Re: [Histonet] Russell-Movat's stain - again (LONG)

From:John Kiernan

Dear Nora & all,

I've never done the method, but have looked it up in
Bancroft & Gamble, and also looked at the properties
of the dyes, so here are some facts and suggestions.

The name crocein scarlet is applied to at least 4
similar anionic disazo dyes (CI 26905, CI 27155, CI 27160
CI 27165). They all have various synonyms. Acid fuchsine
is an anionic triphenylmethane dye with molecules about
the same size (MW 550-600 or so), so all these dyes should 
have similar staining properties.

The action of phosphotungstic acid (PTA) is to attach to 
collagen, expelling the red anionic dye(s) from the collagen 
fibres but not from cytoplasm, fibrin etc. The exact 
mechanism by which PTA does this is debatable. 

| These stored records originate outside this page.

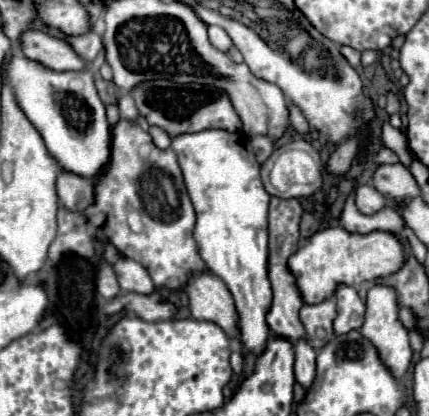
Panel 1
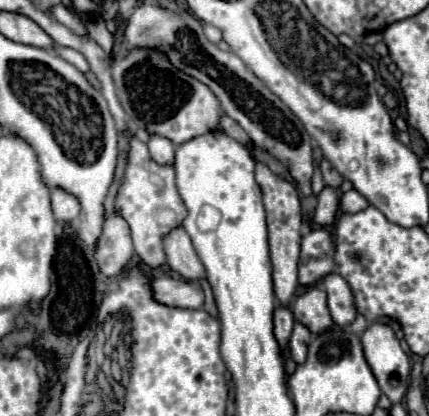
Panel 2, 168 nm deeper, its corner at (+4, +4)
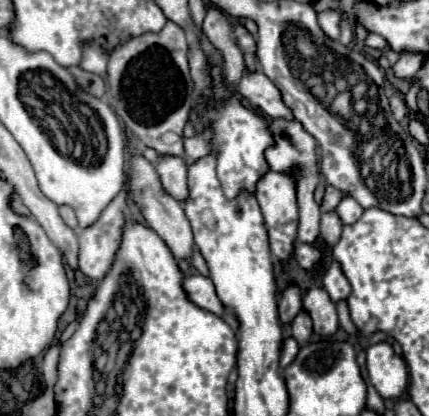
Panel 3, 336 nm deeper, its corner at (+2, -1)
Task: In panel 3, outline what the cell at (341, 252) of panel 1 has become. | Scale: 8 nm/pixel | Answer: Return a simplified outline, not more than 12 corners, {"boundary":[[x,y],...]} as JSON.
{"boundary":[[303,242],[295,244],[293,252],[299,266],[313,268],[319,260],[319,250]]}

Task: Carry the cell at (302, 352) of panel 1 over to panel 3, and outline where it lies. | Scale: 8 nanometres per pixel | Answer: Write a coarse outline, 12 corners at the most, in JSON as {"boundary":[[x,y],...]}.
{"boundary":[[305,310],[293,318],[293,338],[299,344],[313,334],[311,318]]}

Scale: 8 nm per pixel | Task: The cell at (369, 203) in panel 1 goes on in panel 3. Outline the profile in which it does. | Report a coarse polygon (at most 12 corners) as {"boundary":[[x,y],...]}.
{"boundary":[[351,196],[337,206],[343,224],[357,222],[363,208]]}

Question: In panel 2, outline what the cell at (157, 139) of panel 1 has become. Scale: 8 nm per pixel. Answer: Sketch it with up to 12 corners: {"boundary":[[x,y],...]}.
{"boundary":[[151,135],[149,153],[161,165],[173,163],[175,145]]}

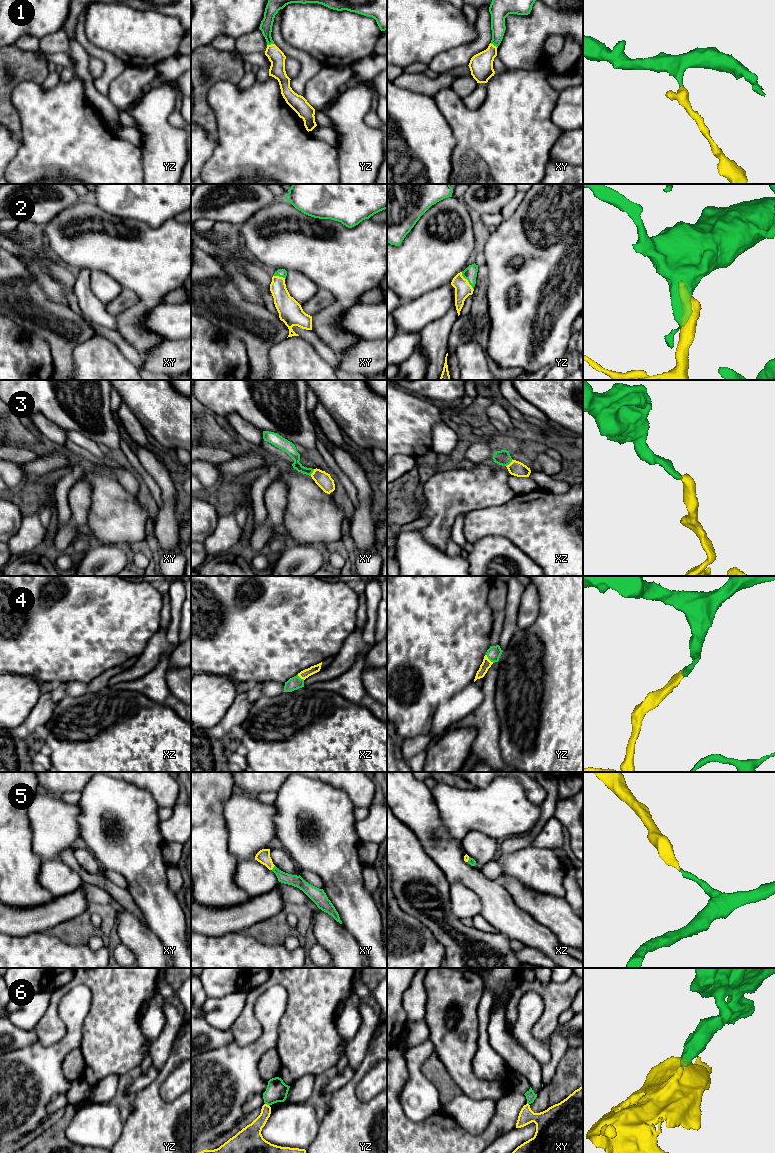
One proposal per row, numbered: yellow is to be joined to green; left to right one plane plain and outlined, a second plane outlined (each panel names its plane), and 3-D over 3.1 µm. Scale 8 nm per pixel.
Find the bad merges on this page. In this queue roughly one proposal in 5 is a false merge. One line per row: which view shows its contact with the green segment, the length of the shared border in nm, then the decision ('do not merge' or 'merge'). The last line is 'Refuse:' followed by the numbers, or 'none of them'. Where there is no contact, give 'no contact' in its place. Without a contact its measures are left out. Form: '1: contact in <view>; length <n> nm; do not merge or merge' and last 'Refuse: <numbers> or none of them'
1: contact in yz; length 60 nm; merge
2: contact in yz; length 170 nm; merge
3: contact in xz; length 80 nm; merge
4: contact in yz; length 90 nm; merge
5: contact in xy; length 50 nm; merge
6: contact in yz; length 50 nm; do not merge
Refuse: 6

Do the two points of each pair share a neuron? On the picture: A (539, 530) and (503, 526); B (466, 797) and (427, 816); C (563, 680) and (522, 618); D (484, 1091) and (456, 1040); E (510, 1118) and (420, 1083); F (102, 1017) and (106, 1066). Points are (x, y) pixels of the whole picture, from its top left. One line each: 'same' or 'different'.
A: same
B: different
C: different
D: same
E: different
F: same

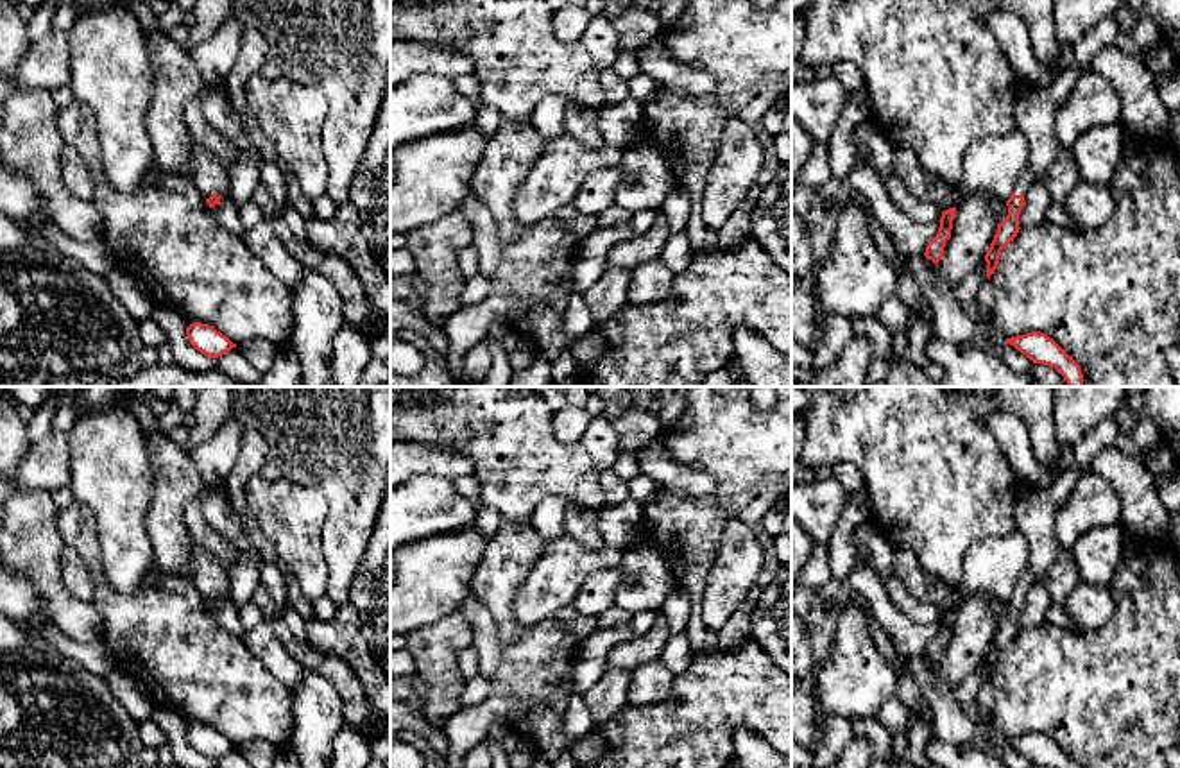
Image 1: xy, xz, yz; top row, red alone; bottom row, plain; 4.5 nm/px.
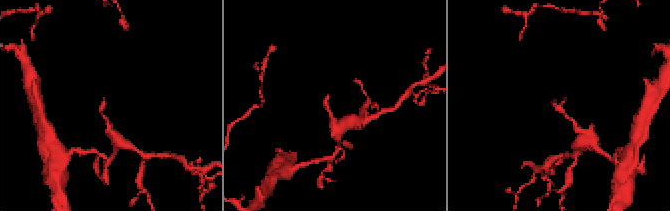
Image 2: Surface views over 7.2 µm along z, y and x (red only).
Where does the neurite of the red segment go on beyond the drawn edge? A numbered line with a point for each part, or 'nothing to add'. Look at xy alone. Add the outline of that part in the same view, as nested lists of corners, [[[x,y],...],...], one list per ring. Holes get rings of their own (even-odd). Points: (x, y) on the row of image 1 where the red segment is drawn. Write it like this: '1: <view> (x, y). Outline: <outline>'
1: xy (208, 176). Outline: [[[192,136],[192,183],[202,195],[202,199],[209,199],[211,195],[229,197],[229,179],[222,165],[215,159],[215,156],[204,149]]]

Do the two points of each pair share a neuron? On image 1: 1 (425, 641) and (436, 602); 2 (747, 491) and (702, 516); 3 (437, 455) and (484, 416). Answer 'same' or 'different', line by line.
1: different
2: same
3: different

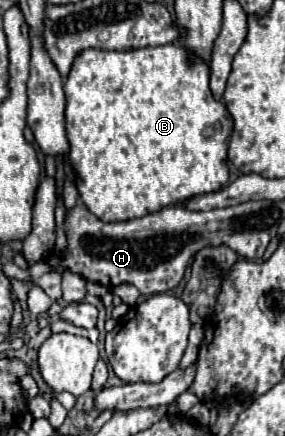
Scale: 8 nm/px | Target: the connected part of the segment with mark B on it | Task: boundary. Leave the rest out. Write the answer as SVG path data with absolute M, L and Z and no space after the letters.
M167 43L167 45L159 45L159 47L143 47L143 49L133 49L133 51L123 51L123 53L103 51L103 49L85 49L73 61L73 67L65 81L65 95L67 95L67 109L65 109L67 137L69 137L69 145L71 145L69 162L74 171L77 171L75 180L77 191L79 191L85 207L95 217L99 217L103 221L127 221L127 219L143 217L147 213L161 211L161 207L179 205L195 195L219 191L227 183L229 169L227 169L225 161L227 161L229 135L233 131L233 119L231 119L227 107L221 101L215 101L211 95L207 63L203 63L203 61L189 63L189 53L183 45Z

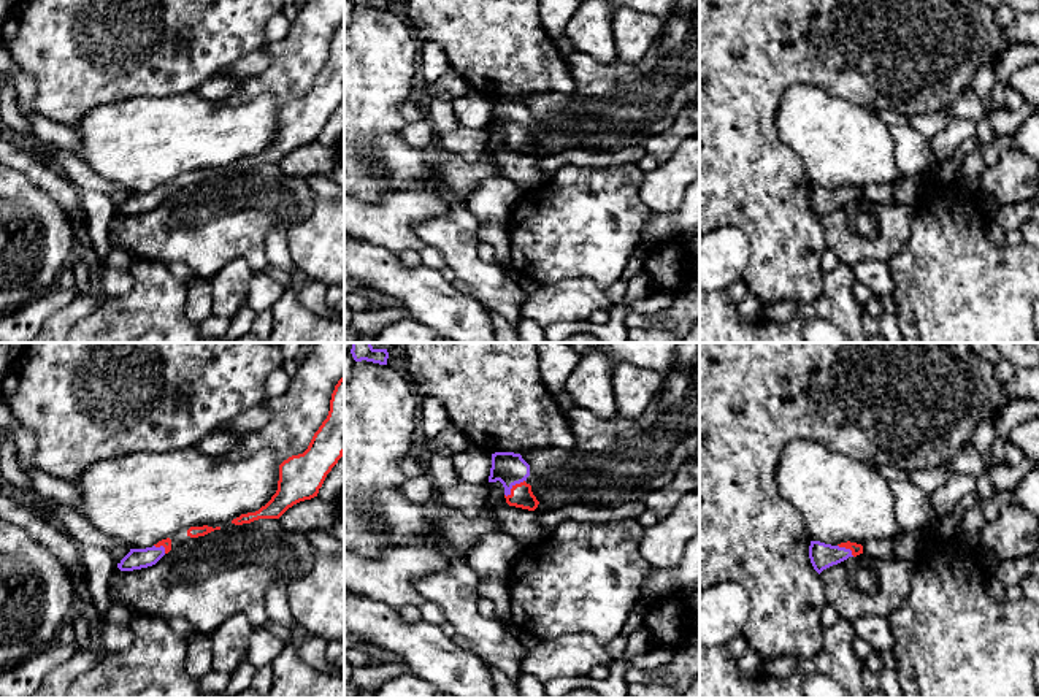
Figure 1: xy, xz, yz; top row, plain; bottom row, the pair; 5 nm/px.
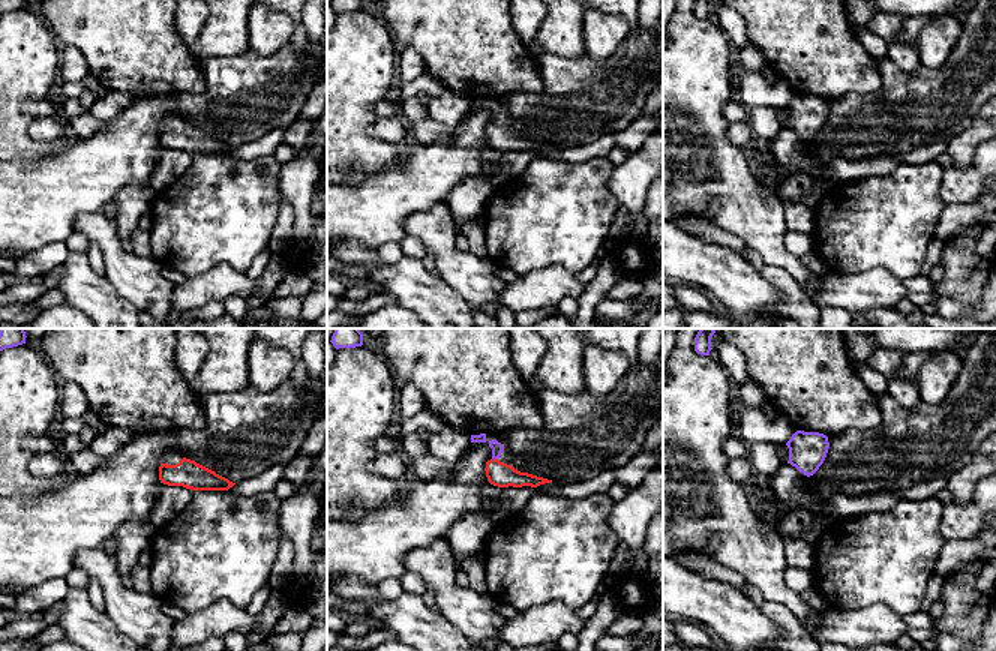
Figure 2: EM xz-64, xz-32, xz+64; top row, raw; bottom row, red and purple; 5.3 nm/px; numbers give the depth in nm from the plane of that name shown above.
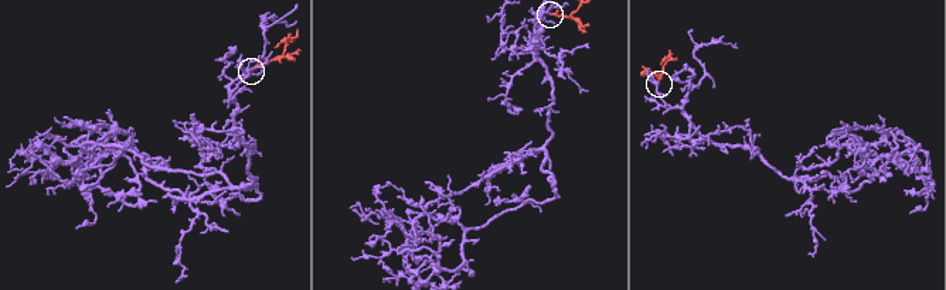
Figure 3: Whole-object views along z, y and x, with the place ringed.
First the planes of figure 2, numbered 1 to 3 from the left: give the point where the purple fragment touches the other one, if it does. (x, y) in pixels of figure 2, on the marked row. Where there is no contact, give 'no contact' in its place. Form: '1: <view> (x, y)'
1: no contact
2: xz-32 (495, 459)
3: no contact

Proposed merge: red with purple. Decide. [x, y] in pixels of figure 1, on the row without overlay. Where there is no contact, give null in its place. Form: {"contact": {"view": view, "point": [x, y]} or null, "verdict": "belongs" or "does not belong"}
{"contact": {"view": "xz", "point": [513, 132]}, "verdict": "belongs"}

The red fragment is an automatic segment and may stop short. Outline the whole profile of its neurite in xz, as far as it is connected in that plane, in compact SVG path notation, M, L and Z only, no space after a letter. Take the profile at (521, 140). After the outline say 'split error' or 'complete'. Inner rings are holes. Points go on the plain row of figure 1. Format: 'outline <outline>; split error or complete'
outline M495 97L492 98L492 113L489 127L500 125L504 132L504 143L509 151L535 155L539 149L527 128L530 121L530 109L520 98Z; split error

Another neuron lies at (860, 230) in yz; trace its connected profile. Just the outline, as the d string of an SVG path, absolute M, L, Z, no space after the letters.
M866 198L849 201L820 217L826 249L853 268L861 262L884 262L901 252L912 233L915 209L904 203L876 205Z

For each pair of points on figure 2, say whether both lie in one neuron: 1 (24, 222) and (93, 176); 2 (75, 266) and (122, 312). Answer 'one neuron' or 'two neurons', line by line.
1: one neuron
2: one neuron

The sections are rinsed in weak acetic acid rather than
to prevent extraction of the anionic red dyes from stained 
structures. Water counts as slightly alkaline where dye 
anions are concerned. 

In being extracted by acetic acid, your red dyes are
behaving like cationic rather than anionic dyes. One
explanation might be that the triphenylmethane dye is
basic fuchsine rather than acid fuchsine. As a cationic dye,
basic fuchsine is extracted from tissues by acids. If your
crocein scarlet + acid fuchsine solution contains an excess
of basic fuchsine cations over crocein scarlet anions, the
net result will probably be that the sections are being
stained only with basic fuchsine. 

Unfortunately there's a typo in Bancroft & Gamble (p.160)
and the prescribed amount of acid fuchsine for the mixture 
is omitted, so I can't work out the molar amounts 
of crocein scarlet and acid (or basic) fuchsine.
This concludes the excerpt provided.